Job
In the rows below, find each line containing the string "Observed" and copy it out. Case must match.

Material for the task
******************************
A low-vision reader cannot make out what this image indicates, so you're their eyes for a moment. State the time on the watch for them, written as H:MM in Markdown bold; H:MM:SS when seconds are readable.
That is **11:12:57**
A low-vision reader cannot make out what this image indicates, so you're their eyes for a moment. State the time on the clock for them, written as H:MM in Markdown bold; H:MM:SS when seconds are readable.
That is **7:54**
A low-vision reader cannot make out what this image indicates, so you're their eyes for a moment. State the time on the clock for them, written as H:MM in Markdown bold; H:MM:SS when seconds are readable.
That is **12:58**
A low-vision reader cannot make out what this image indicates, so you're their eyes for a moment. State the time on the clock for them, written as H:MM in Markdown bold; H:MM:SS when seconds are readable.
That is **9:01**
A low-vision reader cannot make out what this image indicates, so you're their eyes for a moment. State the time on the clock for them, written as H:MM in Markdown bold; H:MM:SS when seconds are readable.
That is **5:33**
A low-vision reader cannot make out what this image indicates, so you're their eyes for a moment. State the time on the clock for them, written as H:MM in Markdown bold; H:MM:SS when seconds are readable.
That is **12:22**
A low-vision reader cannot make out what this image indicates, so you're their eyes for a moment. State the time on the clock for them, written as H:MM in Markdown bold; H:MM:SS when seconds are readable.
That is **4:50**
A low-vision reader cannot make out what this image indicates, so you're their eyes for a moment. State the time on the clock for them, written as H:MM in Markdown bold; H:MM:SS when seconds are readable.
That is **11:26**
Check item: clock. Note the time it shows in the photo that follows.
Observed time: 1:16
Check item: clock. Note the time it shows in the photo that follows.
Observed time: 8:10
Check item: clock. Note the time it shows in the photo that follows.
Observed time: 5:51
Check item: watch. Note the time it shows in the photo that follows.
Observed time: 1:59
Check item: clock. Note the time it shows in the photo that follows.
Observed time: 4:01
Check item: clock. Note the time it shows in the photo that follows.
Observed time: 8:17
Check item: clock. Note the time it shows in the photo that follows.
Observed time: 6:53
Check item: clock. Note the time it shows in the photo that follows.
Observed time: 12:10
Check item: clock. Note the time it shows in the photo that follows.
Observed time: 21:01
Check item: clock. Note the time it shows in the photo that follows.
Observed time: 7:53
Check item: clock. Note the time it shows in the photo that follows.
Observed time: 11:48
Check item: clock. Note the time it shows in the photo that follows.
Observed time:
******************************
Result for this task
Observed time: 1:16
Observed time: 8:10
Observed time: 5:51
Observed time: 1:59
Observed time: 4:01
Observed time: 8:17
Observed time: 6:53
Observed time: 12:10
Observed time: 21:01
Observed time: 7:53
Observed time: 11:48
Observed time:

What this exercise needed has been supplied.